In short, the left has more important things to do than draw up worthy charts determining which Fifa team is worth supporting on the basis of global development indicators.The British left has an uneasy relationship with international sport.
Liberal alarm bells can’t help but start ringing when a bunch of overpaid PE teachers get together to orchestrate a month of corporate-sponsored quasi-xenophobia; however, as soon as World Cup fever rolls around, members of the otherwise uninterested bourgeois left feel obliged to muster at least a sniffle of enthusiasm, sensing that not to do so is somehow elitist.
This is a misplaced notion: football is no longer the people’s sport. Just look at the brutal contempt that the police reserve for fans, or count the number of working-class Britons who can afford to attend home matches, much less the festivities in South Africa. Then there’s the uncomfortable fact that the World Cup is only and always about men.
Younge is right to celebrate that race is no longer an impediment to his young niece’s and nephew’s vision of football as a world “in which they have a reasonable chance of succeeding” — but unfortunately, his niece can forget about it. Even if she were to make it to the big leagues, she would be forbidden to play in the World Cup: the women’s league, held separately next year, garners barely a fraction of the media coverage devoted to proper football, where the only significant female figures are footballers’ wives.
In South Africa itself, female players are lucky if they are merely dismissed — barely two years ago, Eudy Simelane, star of the South African women’s team, was raped and murdered for the crime of being a lesbian.

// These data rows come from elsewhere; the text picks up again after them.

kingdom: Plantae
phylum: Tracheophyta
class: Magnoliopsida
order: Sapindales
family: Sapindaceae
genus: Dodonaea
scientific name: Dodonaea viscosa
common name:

There is something suspect about a people’s sport that violently excludes more than half the people, and boozy, borderline misogynist pseudo-nationalism is the last thing Britain needs to help foster a badly needed sense of community. George Orwell observed in 1941 that “in England all the boasting and flag-wagging, the ‘Rule Britannia’ stuff, is done by small minorities . . . The patriotism of the common people is not vocal or even conscious.”

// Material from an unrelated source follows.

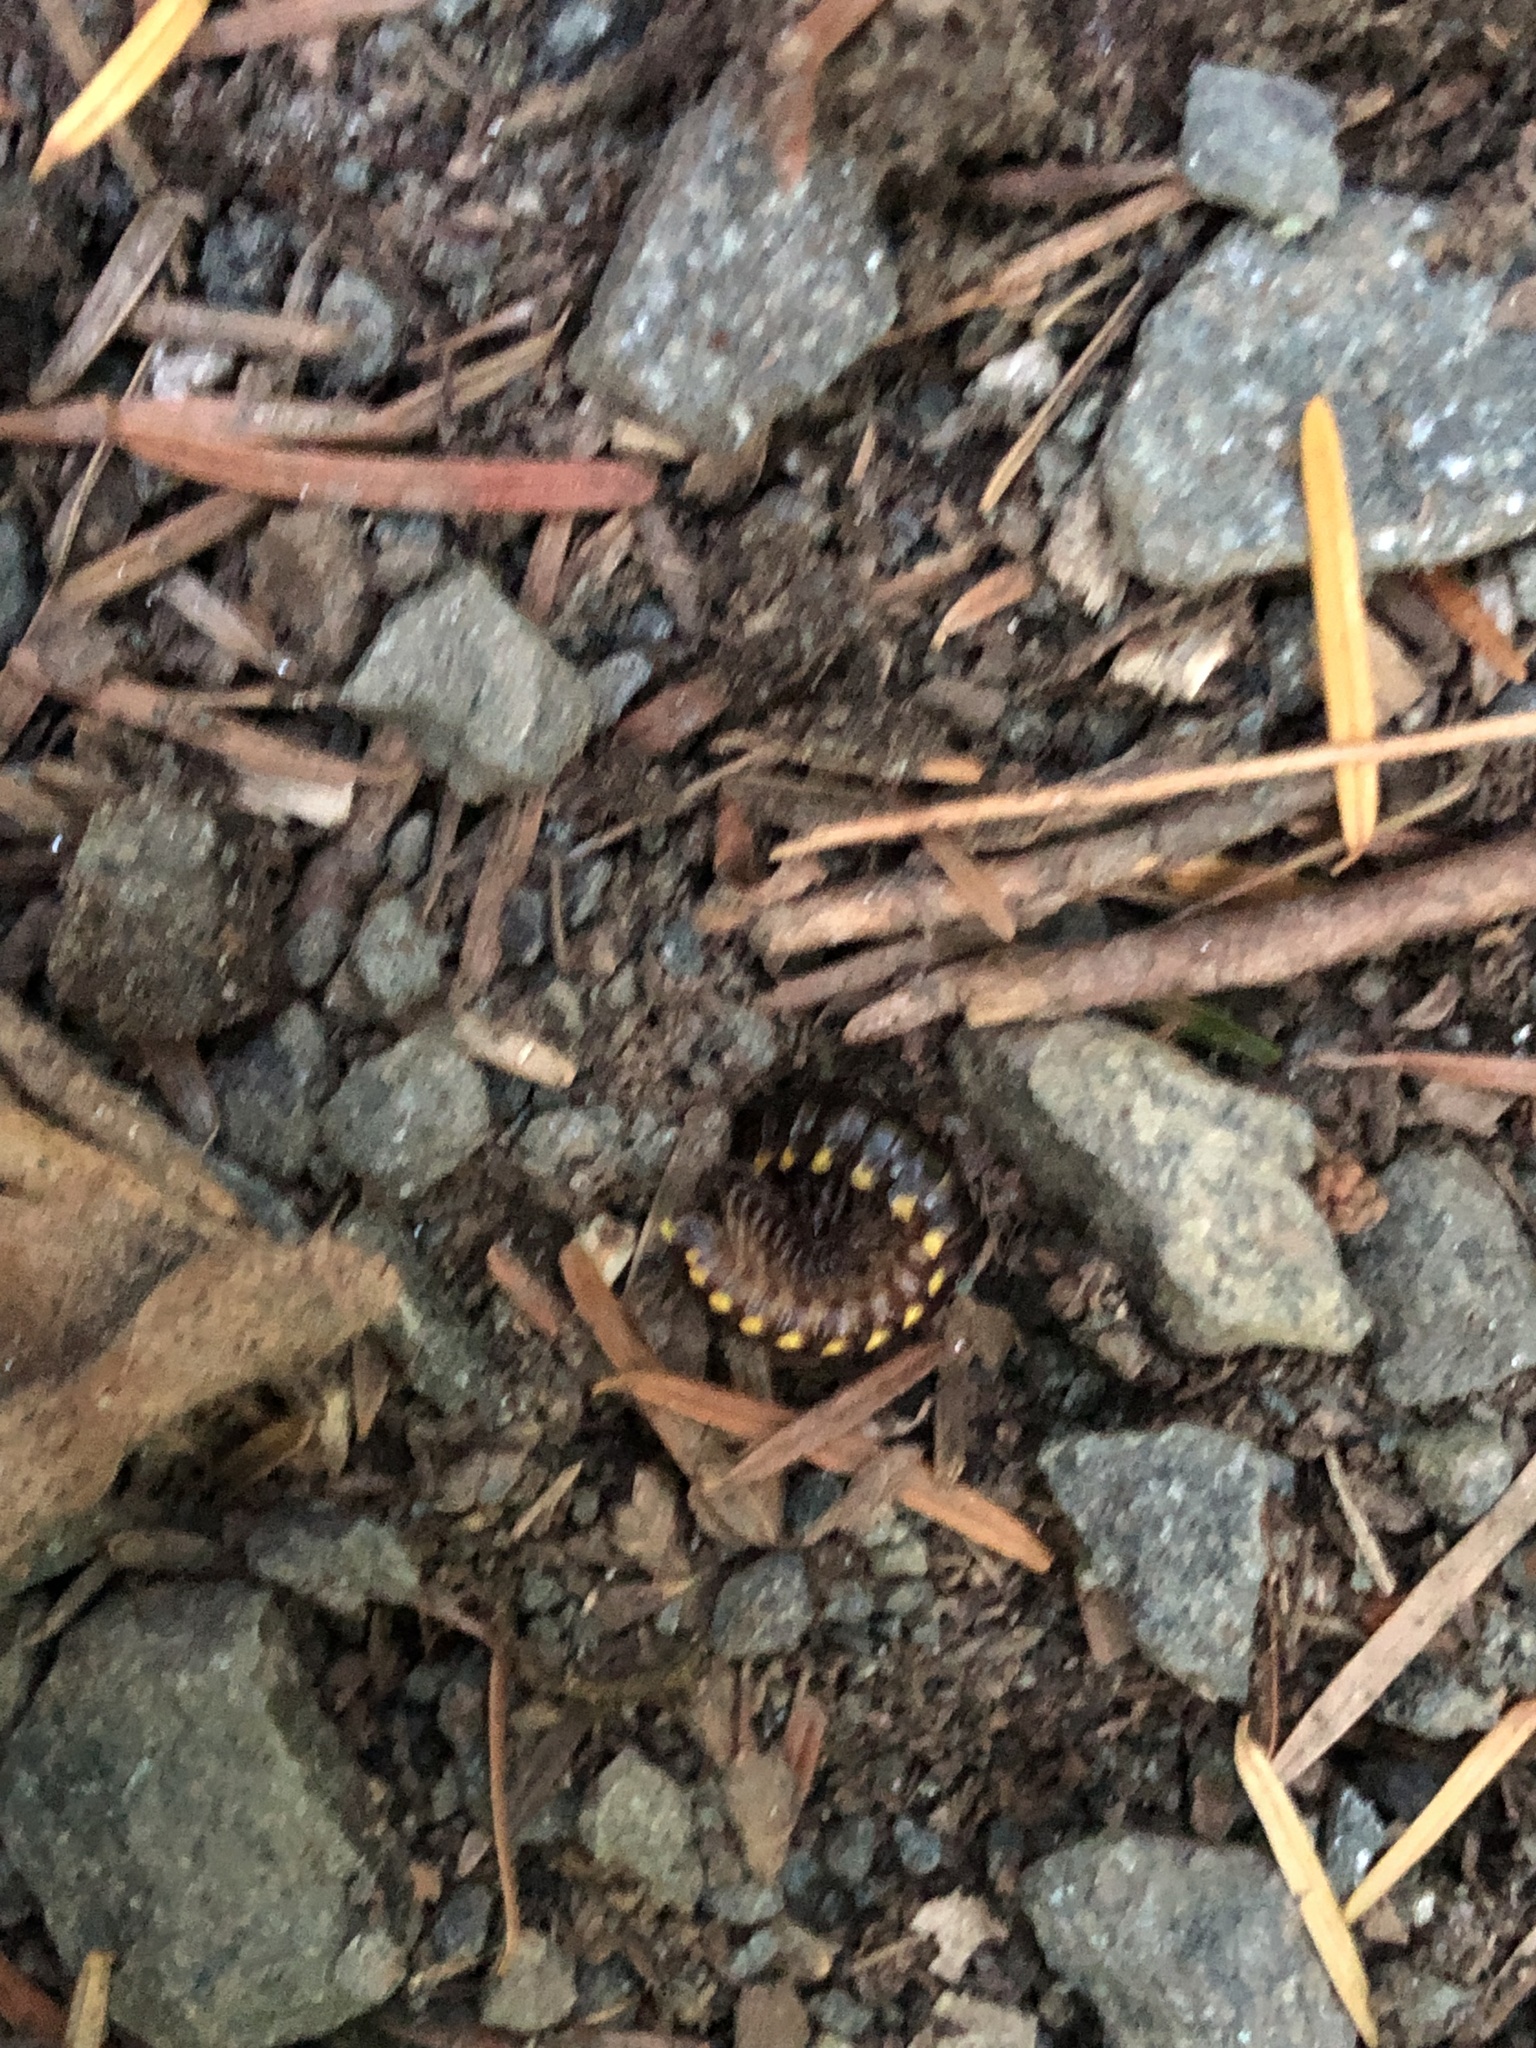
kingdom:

Britain itself is a shuffling, gloriously dissipated nation that also includes many people from Scotland, Ireland and Wales. By contrast, the kitsch, horn-honking vision of English identity associated with World Cup-EnglandTM is too easily co-opted by big business in an effort to get us to spend money on booze, branded sportswear and chocolate bars emblazoned with the England flag. B&Q, which expects to make a loss over the season, has even released a range of garden gnomes wearing the England strip, which rather sums up the twee consumer desperation of World Cup season.

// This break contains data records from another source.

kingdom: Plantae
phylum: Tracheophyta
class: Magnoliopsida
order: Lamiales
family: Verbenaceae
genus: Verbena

Marketing strategists clearly envision the people of England drinking and shopping the summer away, safe in the knowledge that national pride is being guarded by a regiment of xenophobic pottery goblins. This cheery commoditised nationalism runs unnervingly close to the uglier face of engineered “English pride”.
Of course, not everyone who displays an England flag is a fascist, but a few of the flags in circulation will undoubtedly be reused at the upcoming EDL rally in east London, which plans to process through the same streets where Oswald Mosley’s Blackshirts marched in 1936.
As football season begins, England flags are once more emerging like a welter of giant sticking plasters where social injury is keenest, in areas where the coming cuts will be deepest.
Meanwhile, the left still has no coherent response to Britain’s bricolage of troubles. The problem with footie as commodified nationalism is that it leaves the left wing entirely undefended.
The tacky, tribalistic, red-and-white bandage of cheesy national sentiment is already stifling the healing power of political expediency. And as the people gear up to root for EnglandTM, the left’s best chance to reorganise and re-energise is deflating like a football, smashed against a wall by idiot children.